One project I worked on was an otherwise generic action game that also allowed the player to perform a number of cool and unique moves. Their coolness was twofold: it looked great when you performed them, and your enemies reacted to them in ways that looked awesome. Think of a very spectacular explosion that sends your victims on really nasty trajectories, like fancy fireworks made of flesh and blood. That project was very cool in this fashion, if you're into this kind of things.

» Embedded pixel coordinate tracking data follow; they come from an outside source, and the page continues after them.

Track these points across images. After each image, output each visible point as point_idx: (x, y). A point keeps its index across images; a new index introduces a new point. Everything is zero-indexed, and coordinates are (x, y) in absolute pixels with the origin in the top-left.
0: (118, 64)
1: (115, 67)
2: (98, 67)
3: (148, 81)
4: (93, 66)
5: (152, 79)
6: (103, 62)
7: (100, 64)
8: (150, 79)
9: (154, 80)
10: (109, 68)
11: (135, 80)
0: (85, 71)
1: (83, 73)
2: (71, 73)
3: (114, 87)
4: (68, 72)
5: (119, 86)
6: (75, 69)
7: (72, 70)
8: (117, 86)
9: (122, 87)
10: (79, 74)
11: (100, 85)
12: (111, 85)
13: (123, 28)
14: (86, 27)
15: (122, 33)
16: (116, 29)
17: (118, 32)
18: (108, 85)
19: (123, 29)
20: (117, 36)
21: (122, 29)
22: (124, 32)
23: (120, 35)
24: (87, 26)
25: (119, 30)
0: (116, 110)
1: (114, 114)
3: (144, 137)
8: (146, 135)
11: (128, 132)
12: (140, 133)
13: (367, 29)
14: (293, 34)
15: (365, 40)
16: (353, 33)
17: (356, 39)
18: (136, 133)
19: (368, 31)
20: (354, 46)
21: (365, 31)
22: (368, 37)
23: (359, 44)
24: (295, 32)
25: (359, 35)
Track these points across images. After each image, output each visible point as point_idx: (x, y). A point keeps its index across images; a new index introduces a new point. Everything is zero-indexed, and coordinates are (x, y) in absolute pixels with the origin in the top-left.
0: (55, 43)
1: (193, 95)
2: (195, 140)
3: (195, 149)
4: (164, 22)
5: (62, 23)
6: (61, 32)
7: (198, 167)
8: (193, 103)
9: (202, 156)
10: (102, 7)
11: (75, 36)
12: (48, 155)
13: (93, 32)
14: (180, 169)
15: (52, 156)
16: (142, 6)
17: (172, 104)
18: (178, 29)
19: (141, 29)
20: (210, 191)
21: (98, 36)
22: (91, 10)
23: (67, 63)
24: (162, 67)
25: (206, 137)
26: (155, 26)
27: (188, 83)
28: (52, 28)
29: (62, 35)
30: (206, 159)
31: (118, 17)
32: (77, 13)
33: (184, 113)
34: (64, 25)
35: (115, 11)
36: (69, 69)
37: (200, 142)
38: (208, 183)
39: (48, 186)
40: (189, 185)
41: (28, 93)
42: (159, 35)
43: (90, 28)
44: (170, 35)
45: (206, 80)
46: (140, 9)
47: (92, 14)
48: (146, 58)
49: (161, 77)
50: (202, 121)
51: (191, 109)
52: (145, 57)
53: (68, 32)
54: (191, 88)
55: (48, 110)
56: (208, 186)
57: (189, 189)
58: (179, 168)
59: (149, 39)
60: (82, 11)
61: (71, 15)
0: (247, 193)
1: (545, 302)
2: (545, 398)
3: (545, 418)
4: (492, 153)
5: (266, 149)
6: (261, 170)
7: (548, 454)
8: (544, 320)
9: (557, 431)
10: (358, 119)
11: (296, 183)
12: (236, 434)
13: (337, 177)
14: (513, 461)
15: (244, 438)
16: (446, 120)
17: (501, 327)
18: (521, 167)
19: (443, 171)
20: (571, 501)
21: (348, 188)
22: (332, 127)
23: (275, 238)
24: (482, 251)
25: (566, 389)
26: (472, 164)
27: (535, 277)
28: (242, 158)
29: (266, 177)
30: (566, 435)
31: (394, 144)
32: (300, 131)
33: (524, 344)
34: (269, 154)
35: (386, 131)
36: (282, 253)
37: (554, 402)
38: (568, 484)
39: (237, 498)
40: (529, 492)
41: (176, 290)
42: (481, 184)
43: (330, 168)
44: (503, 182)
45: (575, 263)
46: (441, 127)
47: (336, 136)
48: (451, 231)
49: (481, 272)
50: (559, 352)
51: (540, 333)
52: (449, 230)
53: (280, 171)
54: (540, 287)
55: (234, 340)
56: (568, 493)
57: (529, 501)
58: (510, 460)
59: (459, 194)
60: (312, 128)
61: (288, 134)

Our prototyping focused on finding new ways for the player to be cool using those moves, and new cool ways for enemies to react to player actions. Our goal was to make prototypes as cool as possible, in order to showcase the full potential of our mechanic.
Playtesters loved it.
Publisher loved it.
Somehow, even the receptionist loved it.
But only after we had pointed the potential of the mechanic out to them, because they never could find the fun on their own. That is not to say there was no tutorial. It was there, but it showed the functionality, not the fun.
Even after people were shown the content and enjoyed it, they would slowly forget about it as they kept playing. We had to keep reminding them about it. This isn’t really something you can do to actual players. They would feel like they were forever stuck in a tutorial level.
The flaw of our mechanic was fairly obvious: regardless of how cool it looked, it was redundant. Once players had learned the basic moves, there was no incentive for them to explore the advanced ones, and there was in fact no way for them to know there were many advanced tricks to discover. A good tutorial could tell you about the buttons, but not about all the possible combinations.
Obvious or not, we didn’t learn about it until it was too late, because our prototypes were only designed to look at where the mechanic succeeded. We never honestly asked ourselves if it had any flaws.
Our approach was anti-scientific in nature. In order to move your hypothesis into the realm of verifiable results, you need to provide a way to disprove it. "Scientific proof" occurs when experiment fails to fail, so to speak.
Should we focus on ways to prove our idea wrong, we would quickly discover how limited the applicability of unique player moves was. Then we would either find ways to make them more useful, or ditch the entire mechanic and do a cutscene instead.
We never tried, because the idea of proving ourselves wrong was counter-intuitive. It felt like sabotaging our own work, whereas it was, in fact, the best way to make it better. Pushing the mechanic to its limits would improve it in the process, but the process itself would challenge our self-confidence.
Lesson Learned: Design To Fail. Make prototypes that attempt to shoot your own idea down.